■ **Assignment**:
Say how many lines of the data below have the word "Stateless" in them. Add nothing else.
Material supplied: Begin
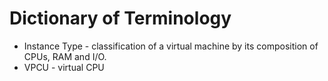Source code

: # Dictionary of Terminology

* Instance Type - classification of a virtual machine by its composition of CPUs, RAM and I/O.
* VPCU - virtual CPU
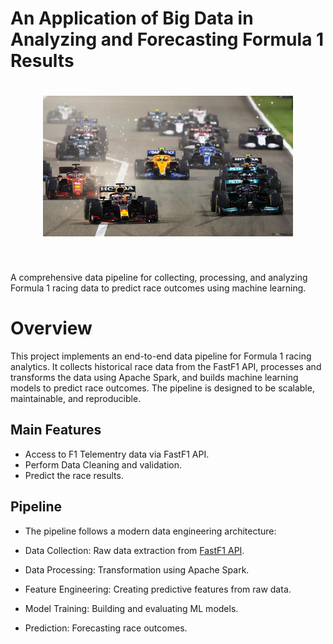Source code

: # An Application of Big Data in Analyzing and Forecasting Formula 1 Results
<h1 align="center">
<img src="UEH_BigData_Final/picture/f1 rmmd.jpg" width="400">
</h1><br>

A comprehensive data pipeline for collecting, processing, and analyzing Formula 1 racing data to predict race outcomes using machine learning. 

# Overview
This project implements an end-to-end data pipeline for Formula 1 racing analytics. It collects historical race data from the FastF1 API, processes and transforms the data using Apache Spark, and builds machine learning models to predict race outcomes. The pipeline is designed to be scalable, maintainable, and reproducible.

## Main Features
- Access to F1 Telementry data via FastF1 API.
- Perform Data Cleaning and validation.
- Predict the race results.

## Pipeline
- The pipeline follows a modern data engineering architecture:

- Data Collection: Raw data extraction from [FastF1 API](https://docs.fastf1.dev/).

- Data Processing: Transformation using Apache Spark.

- Feature Engineering: Creating predictive features from raw data.

- Model Training: Building and evaluating ML models.

- Prediction: Forecasting race outcomes.

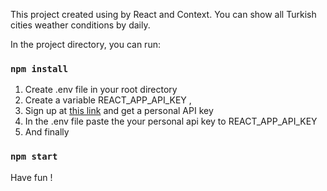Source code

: This project created using by React and Context.
You can show all Turkish cities weather conditions by daily.

In the project directory, you can run:

### `npm install`

1) Create .env file in your root directory
2) Create a variable REACT_APP_API_KEY , 
3) Sign up at [this link](https://openweathermap.org/api) and get a personal API key
4) In the .env file paste the your personal api key to REACT_APP_API_KEY 
5) And finally

### `npm start`
 
 Have fun !
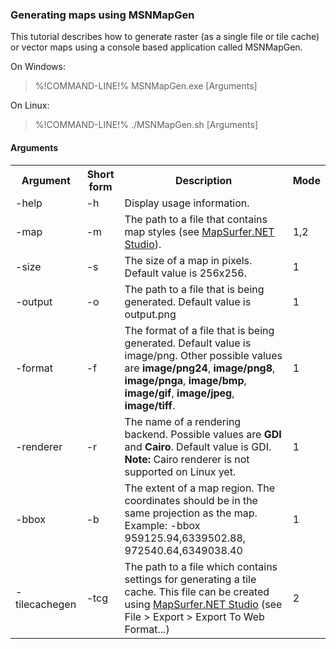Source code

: ### Generating maps using MSNMapGen ###

This tutorial describes how to generate raster (as a single file or tile cache) or vector maps using a console based application called MSNMapGen.

On Windows: 

>%!COMMAND-LINE!% MSNMapGen.exe [Arguments]

On Linux:

>%!COMMAND-LINE!% ./MSNMapGen.sh [Arguments]


#### Arguments ####


<table class="table">
<tbody>
<tr><th>Argument</th><th>Short form</th><th>Description</th><th>Mode</th></tr>
<tr>
<td>-help</td>
<td>-h</td>
<td>Display usage information.</td>
<td></td>
</tr>
<tr>
<td>-map</td>
<td>-m</td>
<td>The path to a file that contains map styles (see <a href="/docs/usermanual/tools/MSNStudio">MapSurfer.NET Studio</a>).</td>
<td>1,2</td>
</tr>
<tr>
<td>-size</td>
<td>-s</td>
<td>The size of a map in pixels. Default value is 256x256.</td>
<td>1</td>
</tr>
<tr>
<td>-output</td>
<td>-o</td>
<td>The path to a file that is being generated. Default value is output.png</td>
<td>1</td>
</tr>
<tr>
<td>-format</td>
<td>-f</td>
<td>The format of a file that is being generated. Default value is image/png. Other possible values are <strong>image/png24</strong>, <strong>image/png8</strong>, <strong>image/pnga</strong>, <strong>image/bmp</strong>, <strong>image/gif</strong>, <strong>image/jpeg</strong>, <strong>image/tiff</strong>.</td>
<td>1</td>
</tr>
<tr>
<td>-renderer</td>
<td>-r</td>
<td>The name of a rendering backend. Possible values are <strong>GDI</strong> and <strong>Cairo</strong>. Default value is GDI. <strong>Note:</strong> Cairo renderer is not supported on Linux yet.</td>
<td>1</td>
</tr>
<tr>
<td>-bbox</td>
<td>-b</td>
<td>The extent of a map region. The coordinates should be in the same projection as the map. Example: -bbox 959125.94,6339502.88, 972540.64,6349038.40</td>
<td>1</td>
</tr>
<tr>
<td>-tilecachegen</td>
<td>-tcg</td>
<td>The path to a file which contains settings for generating a tile cache. This file can be created using <a href="/docs/usermanual/tools/MSNStudio">MapSurfer.NET Studio</a> (see <span>File &gt; Export &gt; Export To Web Format...)<br /></span></td>
<td>2</td>
</tr>
</tbody>
</table>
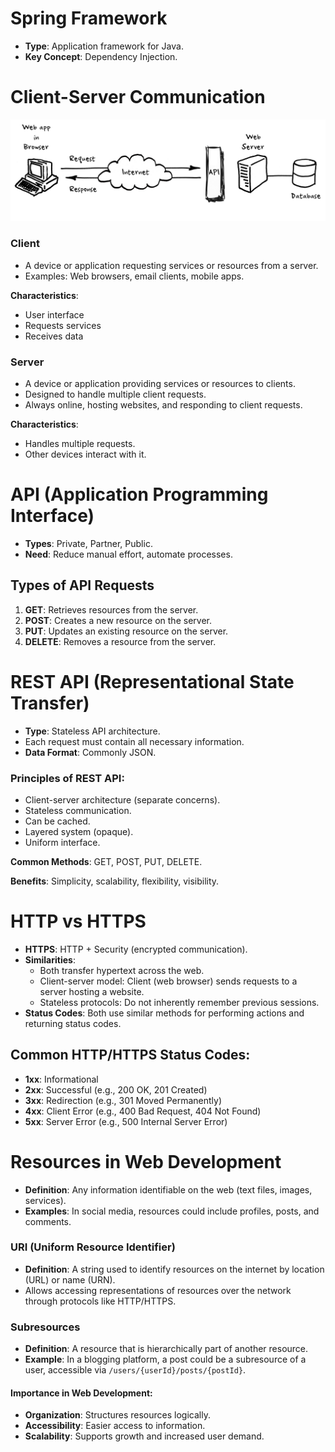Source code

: # Spring Framework
- **Type**: Application framework for Java.
- **Key Concept**: Dependency Injection.

# Client-Server Communication

![img](Request_Dispatcher.png)

### Client
- A device or application requesting services or resources from a server.
- Examples: Web browsers, email clients, mobile apps.

**Characteristics**:
- User interface
- Requests services
- Receives data

### Server
- A device or application providing services or resources to clients.
- Designed to handle multiple client requests.
- Always online, hosting websites, and responding to client requests.

**Characteristics**:
- Handles multiple requests.
- Other devices interact with it.

# API (Application Programming Interface)

- **Types**: Private, Partner, Public.
- **Need**: Reduce manual effort, automate processes.

## Types of API Requests

1. **GET**: Retrieves resources from the server.
2. **POST**: Creates a new resource on the server.
3. **PUT**: Updates an existing resource on the server.
4. **DELETE**: Removes a resource from the server.

# REST API (Representational State Transfer)

- **Type**: Stateless API architecture.
- Each request must contain all necessary information.
- **Data Format**: Commonly JSON.

### Principles of REST API:
- Client-server architecture (separate concerns).
- Stateless communication.
- Can be cached.
- Layered system (opaque).
- Uniform interface.

**Common Methods**: GET, POST, PUT, DELETE.

**Benefits**: Simplicity, scalability, flexibility, visibility.

# HTTP vs HTTPS

- **HTTPS**: HTTP + Security (encrypted communication).
- **Similarities**:
  - Both transfer hypertext across the web.
  - Client-server model: Client (web browser) sends requests to a server hosting a website.
  - Stateless protocols: Do not inherently remember previous sessions.
- **Status Codes**: Both use similar methods for performing actions and returning status codes.

## Common HTTP/HTTPS Status Codes:

- **1xx**: Informational
- **2xx**: Successful (e.g., 200 OK, 201 Created)
- **3xx**: Redirection (e.g., 301 Moved Permanently)
- **4xx**: Client Error (e.g., 400 Bad Request, 404 Not Found)
- **5xx**: Server Error (e.g., 500 Internal Server Error)

# Resources in Web Development

- **Definition**: Any information identifiable on the web (text files, images, services).
- **Examples**: In social media, resources could include profiles, posts, and comments.

### URI (Uniform Resource Identifier)
- **Definition**: A string used to identify resources on the internet by location (URL) or name (URN).
- Allows accessing representations of resources over the network through protocols like HTTP/HTTPS.

### Subresources
- **Definition**: A resource that is hierarchically part of another resource.
- **Example**: In a blogging platform, a post could be a subresource of a user, accessible via `/users/{userId}/posts/{postId}`.

#### Importance in Web Development:
- **Organization**: Structures resources logically.
- **Accessibility**: Easier access to information.
- **Scalability**: Supports growth and increased user demand.
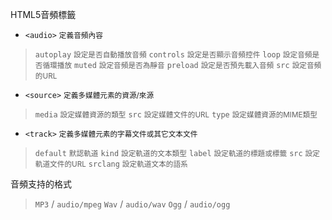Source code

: HTML5音頻標籤
- `<audio>` <small>定義音頻內容</small>

>`autoplay` <small>設定是否自動播放音頻</small>
>`controls` <small>設定是否顯示音頻控件</small>
>`loop` <small>設定音頻是否循環播放</small>
>`muted` <small>設定音頻是否為靜音</small>
>`preload` <small>設定是否預先載入音頻</small>
>`src` <small>設定音頻的URL</small>
- `<source>` <small>定義多媒體元素的資源/來源</small>

>`media` <small>設定媒體資源的類型</small>
>`src` <small>設定媒體文件的URL</small>
>`type` <small>設定媒體資源的MIME類型</small>
- `<track>` <small>定義多媒體元素的字幕文件或其它文本文件</small>

>`default` <small>默認軌道</small>
>`kind` <small>設定軌道的文本類型</small>
>`label` <small>設定軌道的標題或標籤</small>
>`src` <small>設定軌道文件的URL</small>
>`srclang` <small>設定軌道文本的語系</small>

音頻支持的格式

>`MP3` / `audio/mpeg`
>`Wav` / `audio/wav`
>`Ogg` / `audio/ogg`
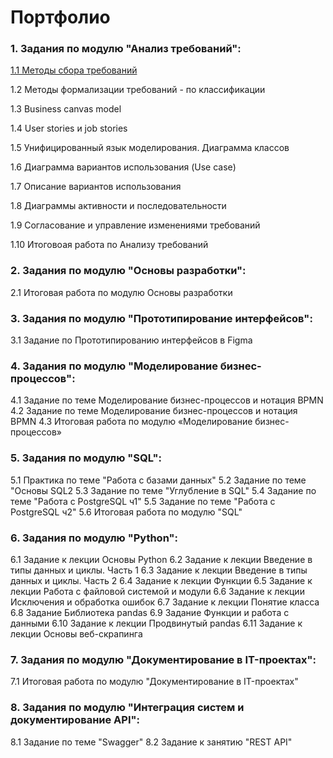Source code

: # Портфолио

### 1. Задания по модулю "Анализ требований":

[1.1 Методы сбора требований]([https://miro.com/app/board/uXjVMI07jVo=/?share_link_id=845660375485](https://github.com/FreedNumf/Portfolio/tree/main/01%20%D0%90%D0%BD%D0%B0%D0%BB%D0%B8%D0%B7%20%D1%82%D1%80%D0%B5%D0%B1%D0%BE%D0%B2%D0%B0%D0%BD%D0%B8%D0%B9/01%20%D0%9C%D0%B5%D1%82%D0%BE%D0%B4%D1%8B%20%D1%81%D0%B1%D0%BE%D1%80%D0%B0%20%D1%82%D1%80%D0%B5%D0%B1%D0%BE%D0%B2%D0%B0%D0%BD%D0%B8%D0%B9))

1.2 Методы формализации требований - по классификации

1.3 Business canvas model

1.4 User stories и job stories

1.5 Унифицированный язык моделирования. Диаграмма классов

1.6 Диаграмма вариантов использования (Use case)

1.7 Описание вариантов использования

1.8 Диаграммы активности и последовательности

1.9 Согласование и управление изменениями требований

1.10 Итоговоая работа по Анализу требований


### 2. Задания по модулю "Основы разработки":

2.1 Итоговая работа по модулю Основы разработки

### 3. Задания по модулю "Прототипирование интерфейсов":

3.1 Задание по Прототипированию интерфейсов в Figma

### 4. Задания по модулю "Моделирование бизнес-процессов":

4.1 Задание по теме Моделирование бизнес-процессов и нотация BPMN
4.2 Задание по теме Моделирование бизнес-процессов и нотация BPMN 
4.3 Итоговая работа по модулю «Моделирование бизнес-процессов»

### 5. Задания по модулю "SQL":

5.1 Практика по теме "Работа с базами данных"
5.2 Задание по теме "Основы SQL2
5.3 Задание по теме "Углубление в SQL"
5.4 Задание по теме "Работа с PostgreSQL ч1"
5.5 Задание по теме "Работа с PostgreSQL ч2"
5.6 Итоговая работа по модулю "SQL"

### 6. Задания по модулю "Python":

6.1 Задание к лекции Основы Python
6.2 Задание к лекции Введение в типы данных и циклы. Часть 1
6.3 Задание к лекции Введение в типы данных и циклы. Часть 2
6.4 Задание к лекции Функции
6.5 Задание к лекции Работа с файловой системой и модули
6.6 Задание к лекции Исключения и обработка ошибок
6.7 Задание к лекции Понятие класса
6.8 Задание Библиотека pandas
6.9 Задание Функции и работа с данными
6.10 Задание к лекции Продвинутый pandas
6.11 Задание к лекции Основы веб-скрапинга

### 7. Задания по модулю "Документирование в IT-проектах":

7.1 Итоговая работа по модулю "Документирование в IT-проектах"

### 8. Задания по модулю "Интеграция систем и документирование API":

8.1 Задание по теме "Swagger"
8.2 Задание к занятию "REST API"
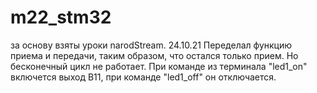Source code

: # m22_stm32
за основу взяты уроки narodStream. 
24.10.21
Переделал функцию приема и передачи, таким образом, что остался только прием. Но бесконечный цикл не работает. При команде из терминала "led1_on" включется выход B11, при команде "led1_off" он отключается.
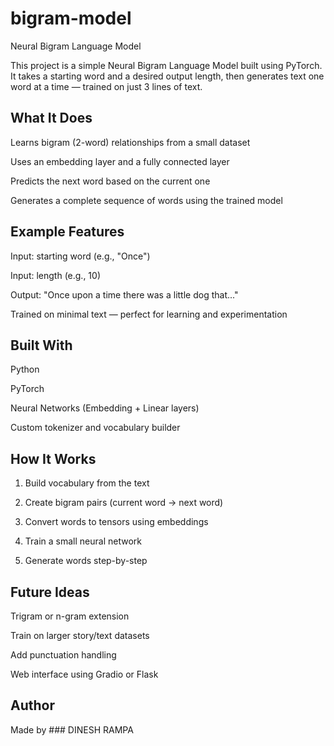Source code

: # bigram-model



Neural Bigram Language Model

This project is a simple Neural Bigram Language Model built using PyTorch. It takes a starting word and a desired output length, then generates text one word at a time — trained on just 3 lines of text.

## What It Does

Learns bigram (2-word) relationships from a small dataset

Uses an embedding layer and a fully connected layer

Predicts the next word based on the current one

Generates a complete sequence of words using the trained model


## Example Features

Input: starting word (e.g., "Once")

Input: length (e.g., 10)

Output: "Once upon a time there was a little dog that..."

Trained on minimal text — perfect for learning and experimentation


## Built With

Python

PyTorch

Neural Networks (Embedding + Linear layers)

Custom tokenizer and vocabulary builder


## How It Works

1. Build vocabulary from the text


2. Create bigram pairs (current word → next word)


3. Convert words to tensors using embeddings


4. Train a small neural network


5. Generate words step-by-step





## Future Ideas

Trigram or n-gram extension

Train on larger story/text datasets

Add punctuation handling

Web interface using Gradio or Flask


## Author

Made by ### DINESH RAMPA 



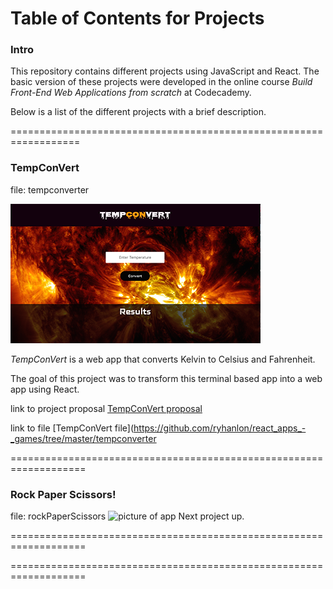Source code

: # Table of Contents for Projects

### Intro
This repository contains different projects using JavaScript and React.  The basic version of these projects were developed in the online course _Build Front-End Web Applications from scratch_ at Codecademy.

Below is a list of the different projects with a brief description.


==================================================================
### TempConVert
file: tempconverter

![picture of app](./docs/img/tempStartPage-med.png)

_TempConVert_ is a web app that converts Kelvin to Celsius and Fahrenheit.

The goal of this project was to transform this terminal based app into a web app using React.

link to project proposal  [TempConVert proposal](./docs/mapping/tempconverter/docs/my_proposal.md)

link to file [TempConVert file](https://github.com/ryhanlon/react_apps_-_games/tree/master/tempconverter

===================================================================

### Rock Paper Scissors!
file: rockPaperScissors
![picture of app]()
Next project up.

===================================================================

<!--### jammming-->
<!--file: jammming-->

<!--![picture of app](jammming-med.png)-->

<!--_Jammming_ is a React application built using the Spotify API which allows users to search the Spotify library, create a custom playlist and then save it to their Spotify account.-->

<!--link to feature request  [Feature Request](./jammming/jammming_feature_request.txt)-->

<!--link to file [jammming file](https://github.com/ryhanlon/JavaScript-CodeAcademy/tree/master/jammming)-->

===================================================================

<!--### Ravenous-->
<!--file: proRavenous-1-->

<!--![picture of app](ravenous-med.png)-->

<!--_Ravenous_ is a React application build using the Yelp API which allows user to search the Yelp library by _Best Match_, _Highest Rated_ and _Most Reviewed_. -->

<!--link to file [proRavenous-1 file](https://github.com/ryhanlon/JavaScript-CodeAcademy/tree/master/proRavenous-1)-->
Material supplied: End
■ **Task solution**:
3